Chercheuse associée à l'Institut français des relations internationales (IFRI) et spécialiste des monarchies du Golfe, Fathia Dazi-Heni souligne les limites de ces réformes: «Depuis 1998, et plus encore depuis le 11 Septembre, la réforme menée par le prince Abdallah con- siste à s'appuyer sur une élite libérale, technocratique ou universitaire. Mais, parmi les jeunes en particulier, on doute de la sincérité des Al Séoud. On ne croit guère que les «réformettes» puissent mettre en cause les intérêts fondamentaux de cette caste privée». Cette jeunesse sans travail constituerait aujourd'hui «le plus grand défi de la monarchie séoudienne». A défaut de voir ses demandes satisfaites, le danger existe qu'elle se laisse entraîner par des radicaux prônant le djihad.

Changement de génération Est-ce à dire que la monarchie pourrait bientôt s'effondrer? Fathia Dazi-Heni n'y croit pas: «Avant tout parce que la famille royale continue d'exercer un contrôle extrême à tous les niveaux du pouvoir.» Dans le même sens, le scénario d'un lâchage américain ne la convainc pas non plus: «Les Etats-Unis sont pragmatiques. Après les attentats d'Al- Khobar, ils ont pu constater que les Séoudiens ont réussi à dédramatiser la situation et à enrayer la hausse du baril de pétrole en moins d'une semaine.»

Directeur de l'Observatoire des pays arabes, Antoine Basbous, estime qu'un changement à la tête du royaume est possible: «La pression des terroristes conjuguée à la pression des Américains pourraient pousser les Al Séoud à un changement de génération.» Le roi Fadh est réduit à une existence végétative; le prince héritier Abdallah est à peine moins âgé que lui; le prince Sultan, second dans la lignée du trône, est lui aussi un octogénaire... «Les fils d'Abdallah et de Sultan pourraient prendre la relève, poursuit Antoine Basbous. Ce sont des sexagénaires. Peut-être sauront-ils donner une colonne vertébrale à cette dynastie ramollie et incapable de comprendre la nécessité de se réformer en profondeur. C'est en tous cas le seul scénario optimiste pour redynamiser le camp de la monarchie.»
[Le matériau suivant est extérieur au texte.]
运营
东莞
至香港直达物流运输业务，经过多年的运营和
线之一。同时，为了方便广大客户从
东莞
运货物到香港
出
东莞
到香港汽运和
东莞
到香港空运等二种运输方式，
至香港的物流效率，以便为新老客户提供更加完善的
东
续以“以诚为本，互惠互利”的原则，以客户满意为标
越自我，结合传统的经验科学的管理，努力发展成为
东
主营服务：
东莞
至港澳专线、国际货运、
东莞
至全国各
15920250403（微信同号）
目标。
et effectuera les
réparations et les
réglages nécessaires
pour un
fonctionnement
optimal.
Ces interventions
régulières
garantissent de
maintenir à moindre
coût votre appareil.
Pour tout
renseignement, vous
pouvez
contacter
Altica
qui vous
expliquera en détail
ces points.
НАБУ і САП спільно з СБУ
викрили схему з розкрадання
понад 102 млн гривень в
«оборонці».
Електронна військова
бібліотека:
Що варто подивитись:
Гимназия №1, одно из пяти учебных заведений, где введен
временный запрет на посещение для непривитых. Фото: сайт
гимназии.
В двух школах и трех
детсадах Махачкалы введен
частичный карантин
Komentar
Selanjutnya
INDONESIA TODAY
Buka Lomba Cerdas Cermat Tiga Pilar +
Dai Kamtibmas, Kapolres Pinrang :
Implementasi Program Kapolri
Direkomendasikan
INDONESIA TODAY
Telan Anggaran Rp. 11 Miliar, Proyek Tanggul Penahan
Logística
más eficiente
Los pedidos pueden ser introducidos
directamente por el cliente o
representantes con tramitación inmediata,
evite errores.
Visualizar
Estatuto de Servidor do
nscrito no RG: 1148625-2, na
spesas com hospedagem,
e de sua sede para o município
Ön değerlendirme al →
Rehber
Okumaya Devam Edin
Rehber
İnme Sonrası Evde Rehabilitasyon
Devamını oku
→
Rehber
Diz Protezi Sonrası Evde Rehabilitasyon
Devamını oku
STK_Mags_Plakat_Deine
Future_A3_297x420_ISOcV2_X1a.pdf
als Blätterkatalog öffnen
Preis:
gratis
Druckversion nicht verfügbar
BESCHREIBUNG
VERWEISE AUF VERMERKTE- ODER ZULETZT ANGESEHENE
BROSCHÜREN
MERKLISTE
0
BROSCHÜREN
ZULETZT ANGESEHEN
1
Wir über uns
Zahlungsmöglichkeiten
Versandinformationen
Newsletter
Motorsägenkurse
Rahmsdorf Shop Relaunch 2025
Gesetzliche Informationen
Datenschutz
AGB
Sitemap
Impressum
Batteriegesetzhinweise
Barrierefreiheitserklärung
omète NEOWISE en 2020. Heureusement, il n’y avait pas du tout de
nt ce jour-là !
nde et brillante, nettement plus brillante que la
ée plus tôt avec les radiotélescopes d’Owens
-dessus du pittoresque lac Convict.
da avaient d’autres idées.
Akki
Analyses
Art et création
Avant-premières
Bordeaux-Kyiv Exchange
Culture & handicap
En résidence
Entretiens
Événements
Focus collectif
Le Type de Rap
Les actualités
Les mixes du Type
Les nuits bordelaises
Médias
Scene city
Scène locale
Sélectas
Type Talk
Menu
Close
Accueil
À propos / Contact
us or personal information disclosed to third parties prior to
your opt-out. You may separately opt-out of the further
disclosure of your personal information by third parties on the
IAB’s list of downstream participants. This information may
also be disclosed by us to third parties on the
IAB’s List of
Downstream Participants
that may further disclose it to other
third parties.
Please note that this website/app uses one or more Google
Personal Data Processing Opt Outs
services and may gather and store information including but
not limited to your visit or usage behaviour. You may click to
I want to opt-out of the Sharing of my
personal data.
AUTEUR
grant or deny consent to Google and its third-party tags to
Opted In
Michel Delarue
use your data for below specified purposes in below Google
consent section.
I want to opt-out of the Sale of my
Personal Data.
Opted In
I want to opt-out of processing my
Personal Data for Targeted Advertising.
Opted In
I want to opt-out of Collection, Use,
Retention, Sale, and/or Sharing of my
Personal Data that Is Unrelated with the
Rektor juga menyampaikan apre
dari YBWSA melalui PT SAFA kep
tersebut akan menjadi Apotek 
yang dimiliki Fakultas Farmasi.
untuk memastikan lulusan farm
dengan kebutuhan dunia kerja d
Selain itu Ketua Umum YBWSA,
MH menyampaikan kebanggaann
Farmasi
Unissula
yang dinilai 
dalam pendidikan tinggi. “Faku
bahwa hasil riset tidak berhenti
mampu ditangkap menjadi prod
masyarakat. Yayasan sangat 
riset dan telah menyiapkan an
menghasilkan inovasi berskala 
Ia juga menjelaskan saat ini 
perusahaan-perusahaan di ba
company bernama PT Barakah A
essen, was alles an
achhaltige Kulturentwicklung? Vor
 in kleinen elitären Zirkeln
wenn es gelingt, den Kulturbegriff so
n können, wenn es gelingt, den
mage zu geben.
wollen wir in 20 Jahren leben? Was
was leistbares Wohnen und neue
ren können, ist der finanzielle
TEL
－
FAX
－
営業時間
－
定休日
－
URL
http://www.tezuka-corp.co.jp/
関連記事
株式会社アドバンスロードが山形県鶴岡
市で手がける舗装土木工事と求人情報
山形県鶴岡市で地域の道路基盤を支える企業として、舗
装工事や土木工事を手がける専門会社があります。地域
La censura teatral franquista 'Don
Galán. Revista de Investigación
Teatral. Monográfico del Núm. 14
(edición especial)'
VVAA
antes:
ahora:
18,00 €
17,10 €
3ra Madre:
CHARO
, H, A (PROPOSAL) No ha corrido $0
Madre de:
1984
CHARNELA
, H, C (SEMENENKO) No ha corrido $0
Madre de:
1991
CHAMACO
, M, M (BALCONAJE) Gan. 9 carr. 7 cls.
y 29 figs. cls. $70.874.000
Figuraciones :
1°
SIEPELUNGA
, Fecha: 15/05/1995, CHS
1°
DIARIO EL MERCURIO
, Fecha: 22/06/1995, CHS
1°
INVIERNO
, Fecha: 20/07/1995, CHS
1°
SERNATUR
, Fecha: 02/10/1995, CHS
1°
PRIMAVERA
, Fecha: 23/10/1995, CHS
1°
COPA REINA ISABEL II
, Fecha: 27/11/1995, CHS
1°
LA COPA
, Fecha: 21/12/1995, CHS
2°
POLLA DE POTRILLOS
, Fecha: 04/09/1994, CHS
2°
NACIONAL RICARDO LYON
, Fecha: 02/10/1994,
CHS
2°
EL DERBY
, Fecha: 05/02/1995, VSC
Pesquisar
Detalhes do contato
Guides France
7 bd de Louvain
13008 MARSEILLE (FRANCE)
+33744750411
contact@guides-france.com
Mais Antoine Basbous n'exclut pas pour autant un effondrement de la maison Séoud: «Avec deux ou trois opérations comme celle d'Al-Khobar, avec des forces de l'ordre qui refuseraient de combattre leurs frères musulmans, il ne serait pas impossible que le pays se retourne.» A partir de là, on peut tout imaginer. Un appel lancé aux puissances occidentales pour qu'elles viennent protéger militairement le pétrole. Une sécession des provinces pétrolières de l'Est peuplées à 80% de chiites. Une instabilité croissante à côté de laquelle le chaos irakien passerait pour un aimable chahut... Antoine Basbous ne se berce pas d'illusions: «Quand on parle de l'Arabie séoudite, la ligne de partage passe désormais entre les ultra-pessimistes et les pessimistes modérés.»